My ex and I have a 7 year old daughter together (we were never married). We never had any legal parenting agreement drawn up, though he did sign a Voluntary Acknowledgement of Paternity. Since she was 2, he and I have been sharing 50/50 custody. Last month I filed a parentage act for sole custody after finding out my ex was abusing cocaine. He admitted in court to using Ecstasy 5-6 times in the last year, and was ordered a hair follicle drug test by the courts. His levels for cocaine/alcohol abuse came back off the charts: >20,000 mg/pg. There were also allegations of him dealing Ecstasy, but those allegations have not been proven.
He now has supervised visitation, no overnights, and no driving privileges with her in the car. He recently approached me wanting to settle outside of court and compose our own agreement. I wouldn't mind avoiding the $50-100k price tag that goes along with a full-blown custody battle, but naturally, I want to make sure my daughter is safe, first and foremost. Father seems committed to getting clean -- though that remains to be seen. I took the hair follicle test as well and it came back clean. I don't drink or use any illegal substances at all. I'm remarried to a man who is a wonderful step-father to my daughter, and my daughter has a 19-month old brother with us. Both of us are professionals. Dad has a good job as well, but, no wife or other children.
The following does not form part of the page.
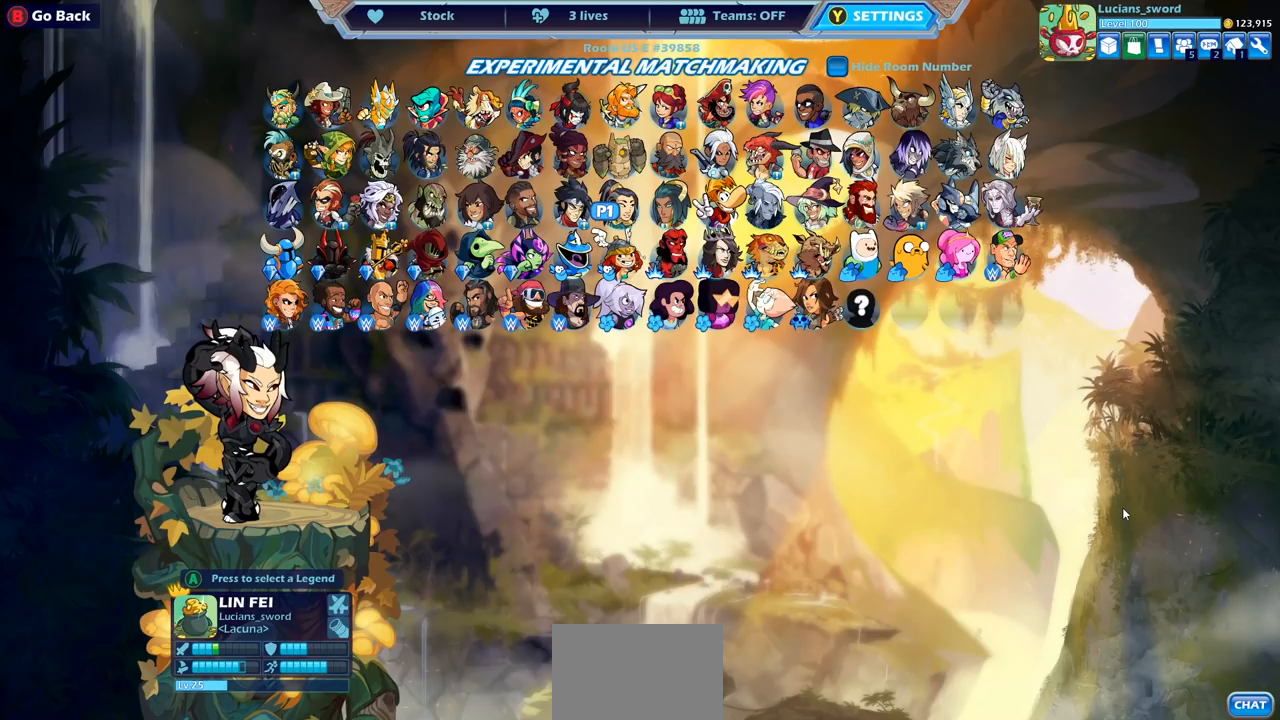
{"buttons": [], "left_stick": "center", "right_stick": "center", "events": [[183, "L1", "down"], [317, "L1", "up"]]}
So, assuming he did get sober, I want to know what some likely outcomes would be if we stayed in the court system for the duration of the case? If he and I were to come to an agreement outside of court, I'd like to offer him something comparable to what would likely be the outcome if we saw this case through the courts in its entirety.
1 Answer from Attorneys
We can not quote odds, but based upon your facts, if they are proven, it appears likely that you would be awarded custody of the child. His ongoing drug abuse would mean he would stay on supervised visitation. How does he ever establish he is clean and that he will stay clean. He does have to pay support no matter what. But there is a tradeoff for the savings of money and emotional cost by resolving a case - giving him something. What that is is very difficult to suggest, but there may be something you could offer.